▶ **Work item**
Return all of the entries below, word for word. Omit each picture.

*** Opening of Supplied material ***

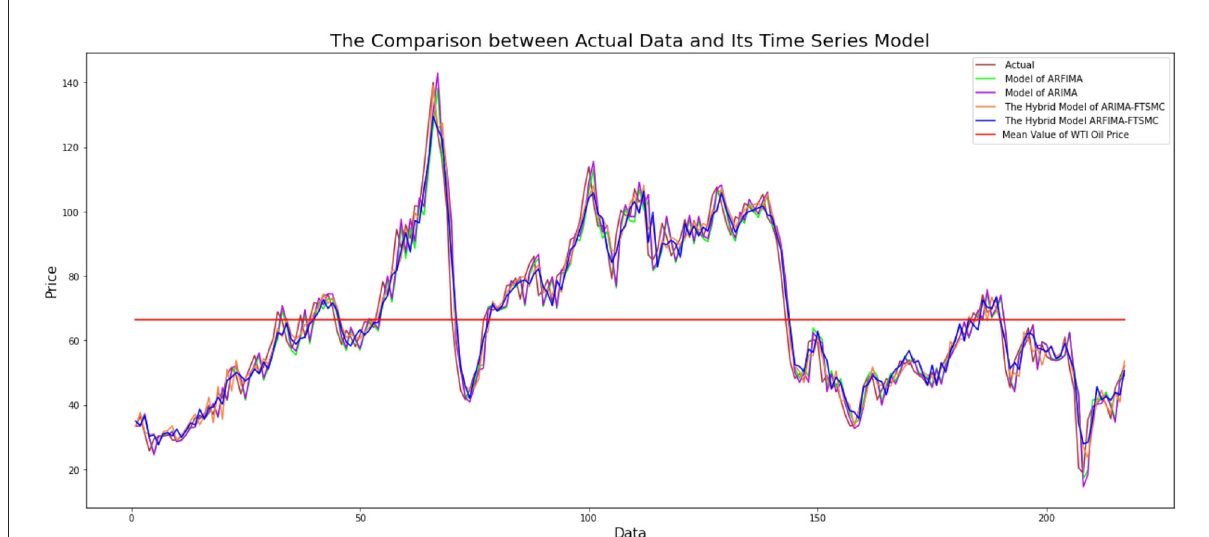
FIGURE6 Comparison graph of actual data with ARIMA, ARFIMA, hybrid ARIMA-FTSMC, and hybrid ARFIMA-FTSMC models.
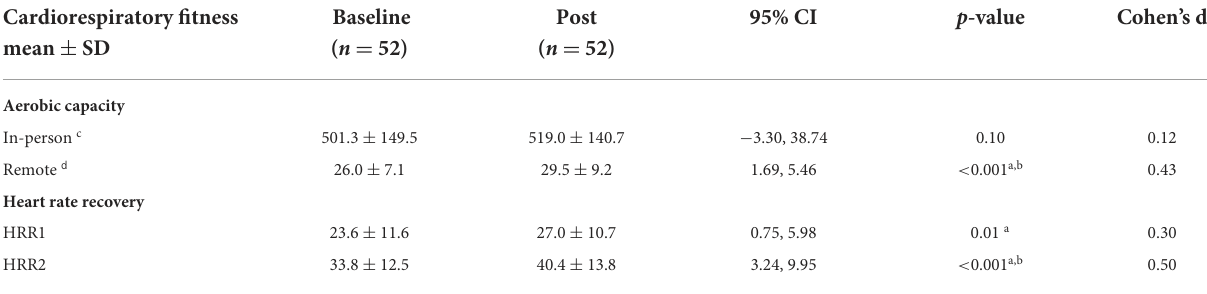
TABLE 3 Cardiorespiratory fitness.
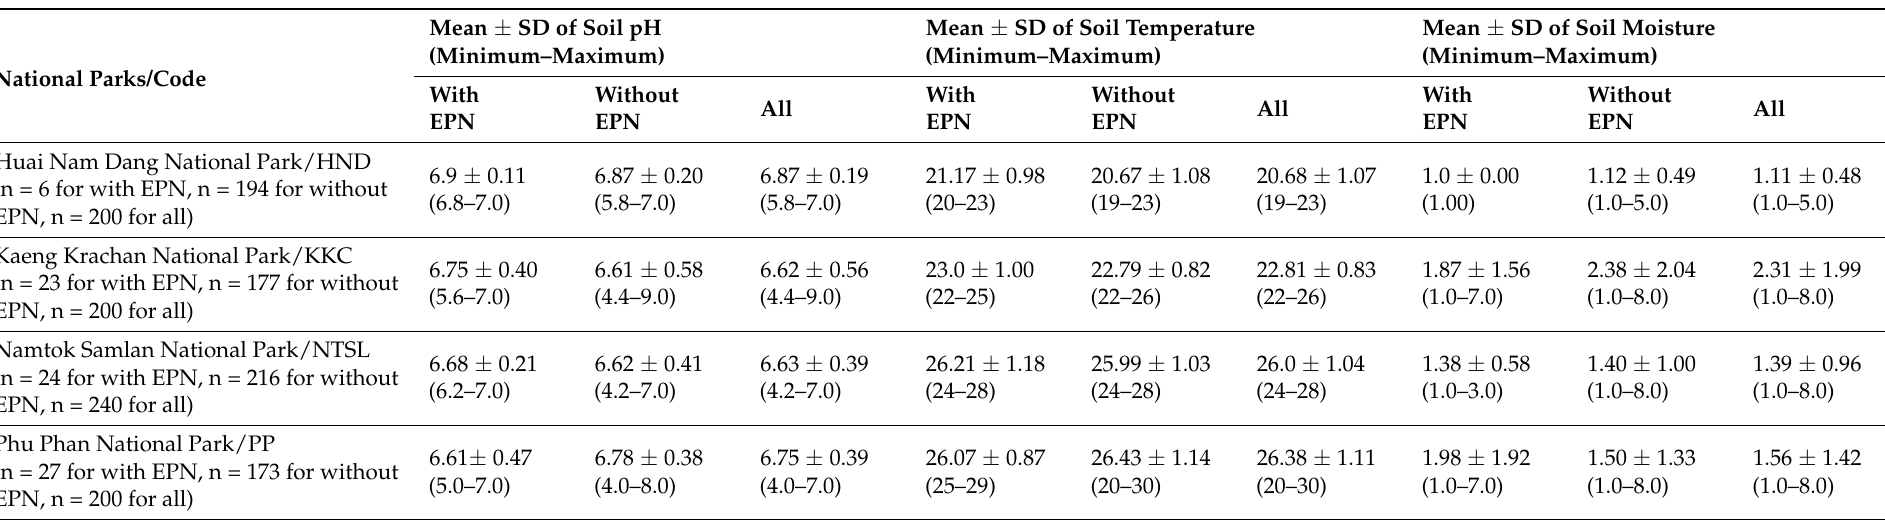
Table 2. Soil pH, temperature and moisture of the samples collected from 4 of Thailand’s national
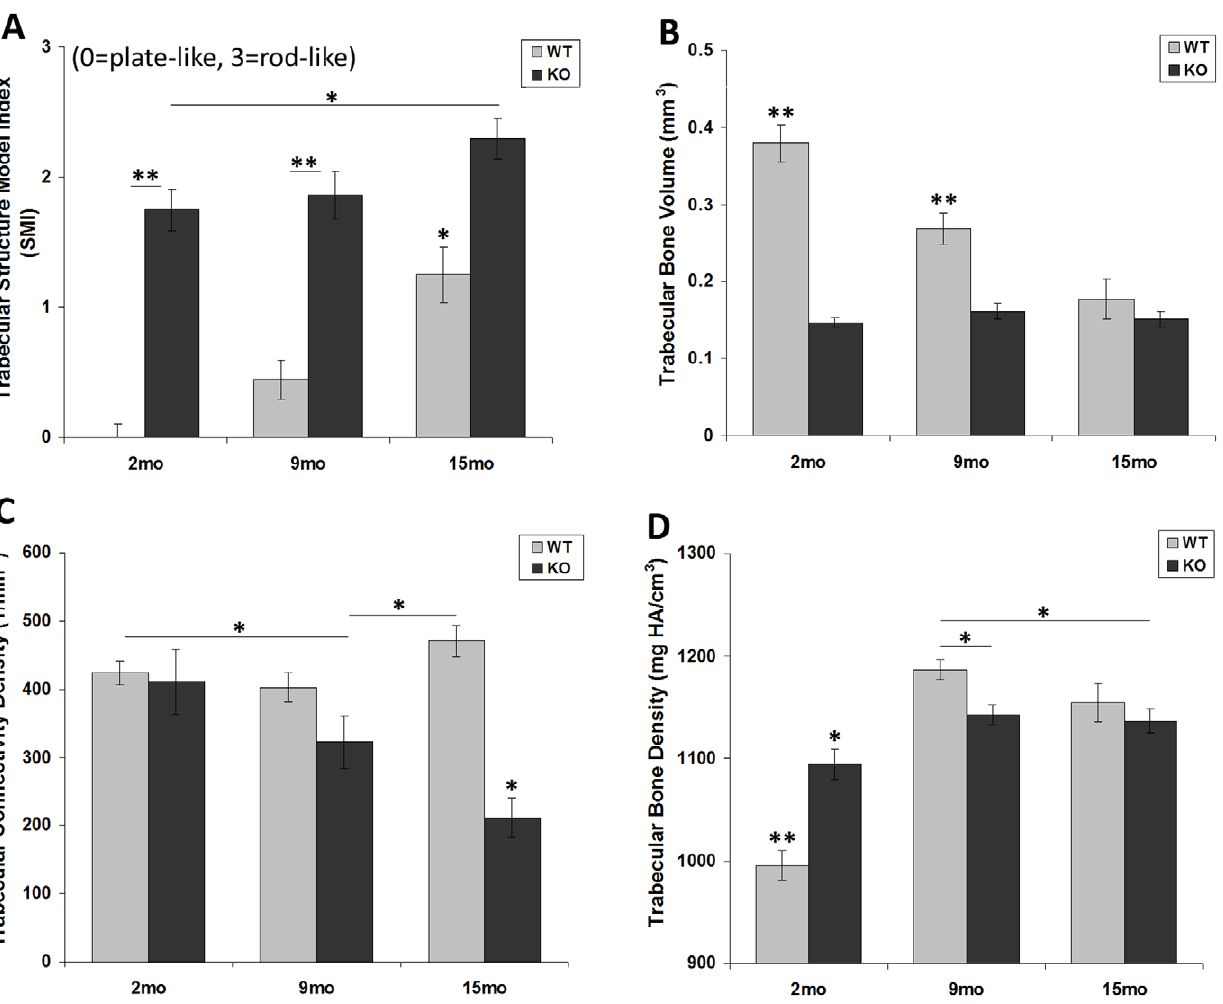
Figure 2. MicroCT measures of trabecular bone structure. In the tibial epiphysis of collagen VI null mice ( Col6a1 2 / 2 ), the structure model index (SMI, A) shows evidence of rod-like trabeculae from the earliest age, in contrast to the initially plate-like trabeculae of the wild-type mice. The trabecular bone volume (BV, B) is low from an early age and contributes to a higher bone tissue density (BD, D) in 2-month-old Col6a1 2 / 2 mice. With increasing age, the Col6a1 2 / 2 connectivity density (ConnDens, C) drops significantly at 15 months. Bars are mean 6 SEM. Starred bars with no connecting lines are different from all other bars including each other. Horizontal lines connect statistically significantly different values. * p , 0.05; ** p , 0.01. WT= Col6a1 + / + ; KO= Col6a1 2 / 2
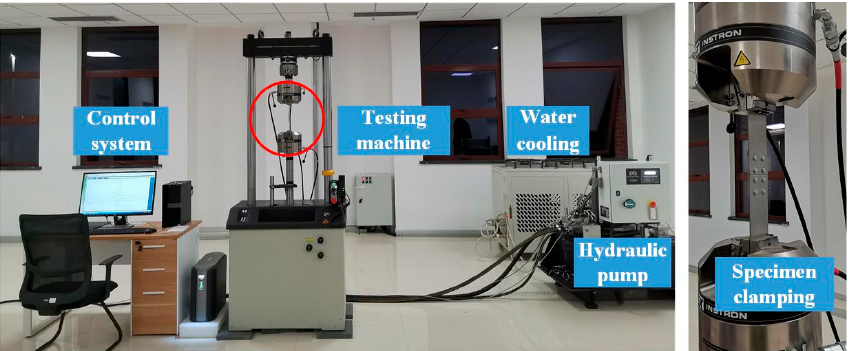
Figure 20. The fatigue tests using INSTRON 8801 fatigue testing machine.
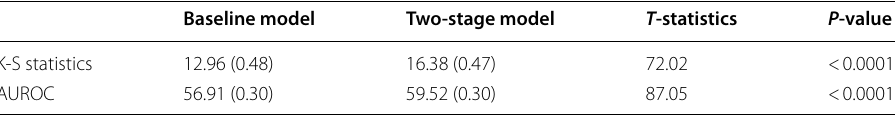
The numbers in parentheses represent standard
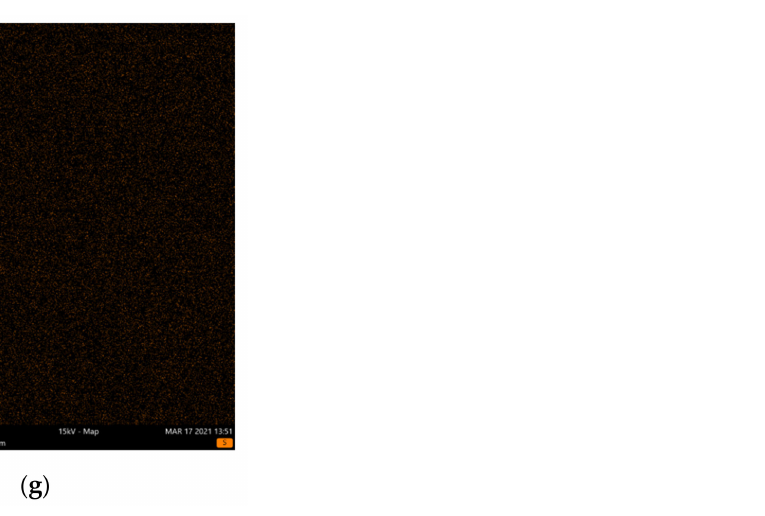
Figure 3. SEM image of the 45Si2P5S glass sample (backscattered electrons: BSEs) ( a ) and associated EDS elemental maps for ( b ) O, ( c ) Si, ( d ) P, ( e ) K, ( f ) Mg, and ( g ) S.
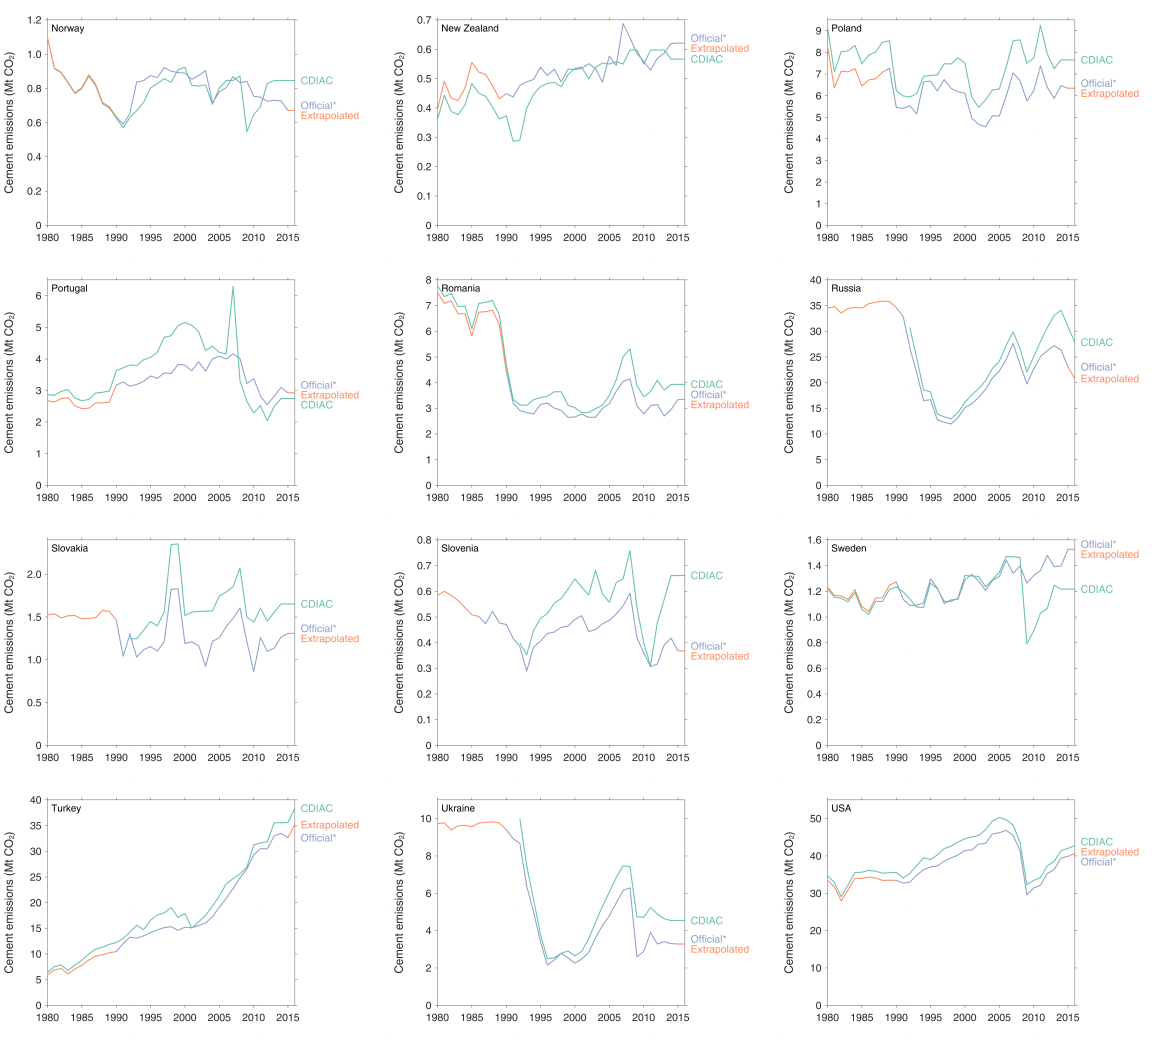
Figure D3. Revised cement emissions for Annex I parties to the UNFCCC.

*** Close of Supplied material ***

▶ **Answer box**
FIGURE6 Comparison graph of actual data with ARIMA, ARFIMA, hybrid ARIMA-FTSMC, and hybrid ARFIMA-FTSMC models.
TABLE 3 Cardiorespiratory fitness.
Table 2. Soil pH, temperature and moisture of the samples collected from 4 of Thailand’s national
Figure 2. MicroCT measures of trabecular bone structure. In the tibial epiphysis of collagen VI null mice ( Col6a1 2 / 2 ), the structure model index (SMI, A) shows evidence of rod-like trabeculae from the earliest age, in contrast to the initially plate-like trabeculae of the wild-type mice. The trabecular bone volume (BV, B) is low from an early age and contributes to a higher bone tissue density (BD, D) in 2-month-old Col6a1 2 / 2 mice. With increasing age, the Col6a1 2 / 2 connectivity density (ConnDens, C) drops significantly at 15 months. Bars are mean 6 SEM. Starred bars with no connecting lines are different from all other bars including each other. Horizontal lines connect statistically significantly different values. * p , 0.05; ** p , 0.01. WT= Col6a1 + / + ; KO= Col6a1 2 / 2
Figure 20. The fatigue tests using INSTRON 8801 fatigue testing machine.
The numbers in parentheses represent standard
Figure 3. SEM image of the 45Si2P5S glass sample (backscattered electrons: BSEs) ( a ) and associated EDS elemental maps for ( b ) O, ( c ) Si, ( d ) P, ( e ) K, ( f ) Mg, and ( g ) S.
Figure D3. Revised cement emissions for Annex I parties to the UNFCCC.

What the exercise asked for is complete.